Se os funcionários de uma empresa não compreendem de que modo ela difere das demais, de que modo cria valor em relação à concorrência, então como poderão fazer as incontáveis escolhas a que são obrigados? Todos os vendedores precisam estar a par da estratégia - caso contrário, não vão saber a quem visitar. O mesmo vale para os engenheiros, que precisam entendê-la para saber o que projetar.

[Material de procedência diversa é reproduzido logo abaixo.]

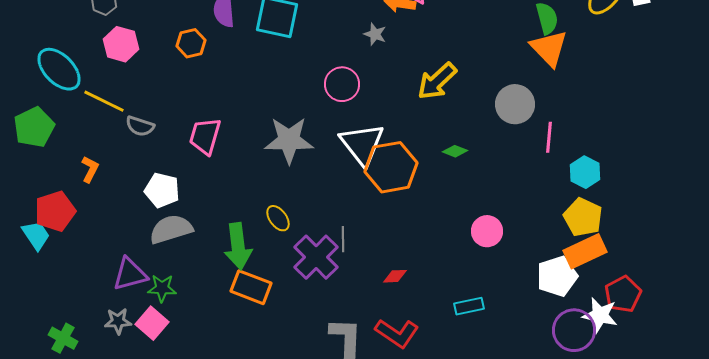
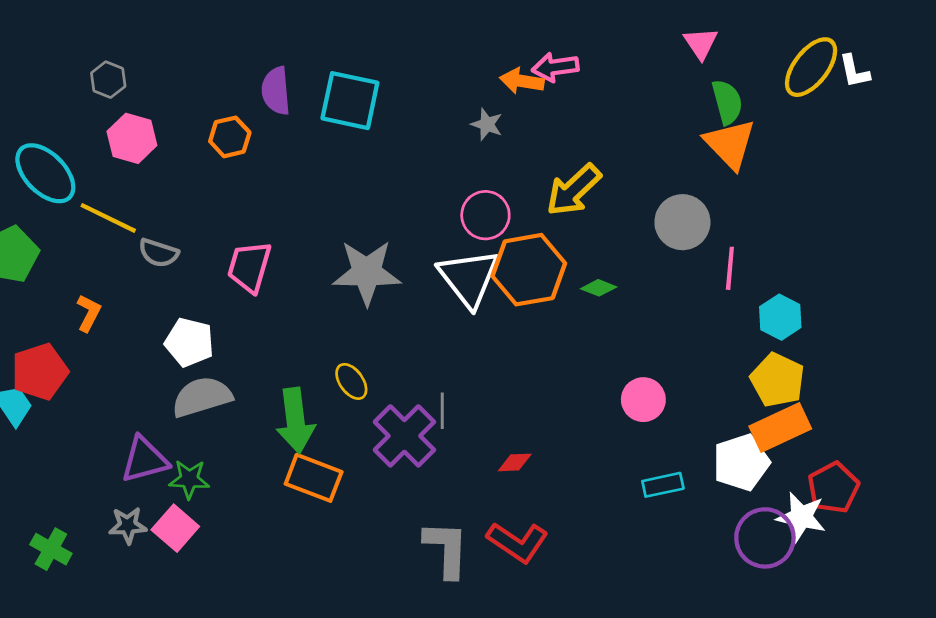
pink circle: (342, 84) -> (485, 215), moved
orange hexagon: (391, 167) -> (529, 270), moved
cyan rectangle: (469, 306) -> (663, 485), moved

Os melhores presidentes que conheço são também professores, e a estratégia é o ponto nevrálgico do seu ensinamento. Eles vão ao encontro dos empregados, dos fornecedores e dos clientes, sempre repetindo: "Lembrem-se do nosso propósito". Todos entendem. É assim que agem os líderes. Nas grandes empresas, a estratégia torna-se causa. É por isso que ela tem a ver com a diferença. Se sua estratégia for realmente boa, ela vai incendiar as pessoas: "Não somos apenas mais uma companhia aérea. Estamos dando ao mundo algo de novo".